Dans le rôle de la trentenaire, lassée d’une « docilité » sociale qu’elle a fait sienne depuis trop longtemps, et qui se rebelle, Milena Csergo, vindicative, est admirable.

Une histoire sans l’Amour, mais avec mille remous affectifs et des enjeux d’argent, selon l’auteure et metteuse en scène Catherine Anne. L’ont intéressée les relations nouées entre des femmes travaillant au domicile d’autrui et leurs rémunératrices.

Trois femmes puissantes jonglent sur le plateau de scène, entre peur de mourir et désir de vivre, avec la question de la filiation, qu’on soit du bon ou du mauvais côté.

Les enfants peuvent s’éloigner de leurs parents, qu’ils soient fortunés ou pas, et la solitude est irréversiblement la même à travers un sentiment d’abandon et de rejet.

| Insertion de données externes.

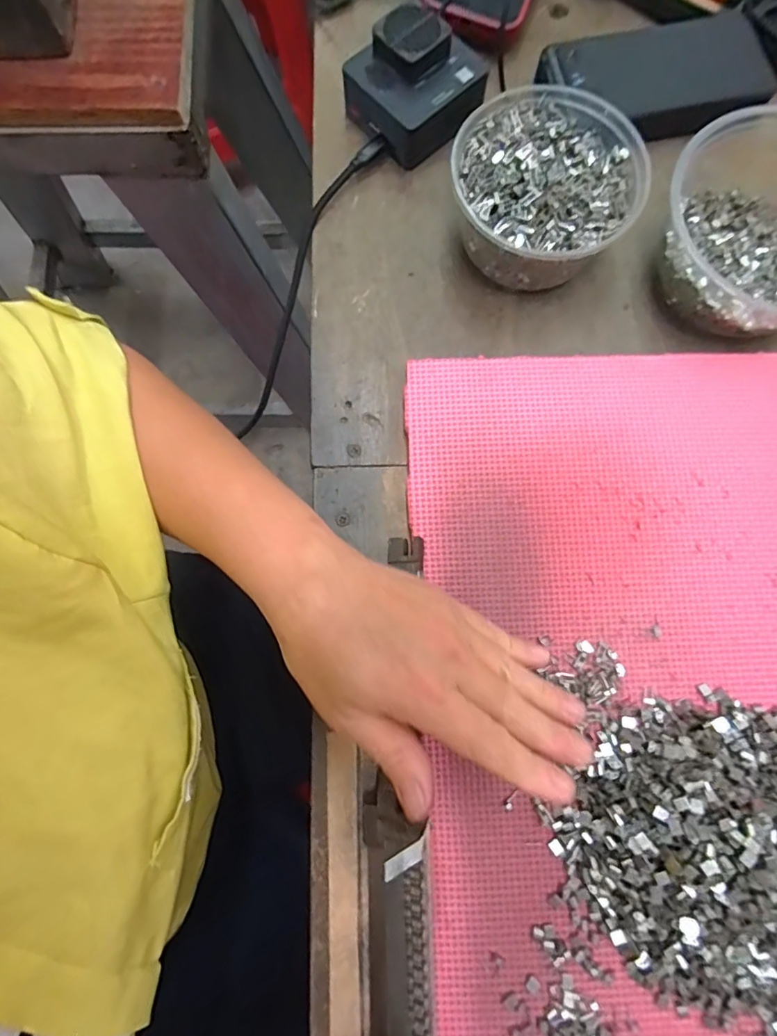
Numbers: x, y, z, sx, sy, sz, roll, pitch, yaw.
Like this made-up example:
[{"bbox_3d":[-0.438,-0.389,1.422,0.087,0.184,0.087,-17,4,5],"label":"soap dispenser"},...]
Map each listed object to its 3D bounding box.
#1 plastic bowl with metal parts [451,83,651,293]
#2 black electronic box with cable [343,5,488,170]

Violence et douceur, âcreté des affrontements frontaux et angoisse des non-dits.

Une histoire de mensonges obligés, entre jeu et réalité, pour rêver une vie meilleure.

Le décor d’Elodie Quenouillère installe l’action sur deux niveaux, avec d’un côté, l’intérieur cossu de la vieille dame indépendante et volontaire que joue à merveille la grande Catherine Hiégel. Un fauteuil où s’asseoir, près d’un ascenseur esquissé.

De l’autre côté, à cour, sur un plateau modeste, deux ou trois marches plus bas, sont installés une table de cuisine et ses sièges design, le foyer modeste de l’auxiliaire de vie et de sa fille sans emploi, de sa petite fille encore et du compagnon de l’auxiliaire.

La rencontre improbable entre les deux milieux sociaux antithétiques s’accomplira pourtant, slalomant entre la seule joie d’être au monde et la peur de le quitter bientôt.

Un trio tonique, une partition réglée au cordeau d’où ne s’échappe nulle fausse note.

Véronique Hotte

Le Lucernaire, 53 rue Notre-Dame-des-Champs 75006 – Paris, du 27 novembre 2019 au 5 janvier 2020, à 19h du mardi au samedi, à 16h le dimanche. Tél : 01 45 44 57 34.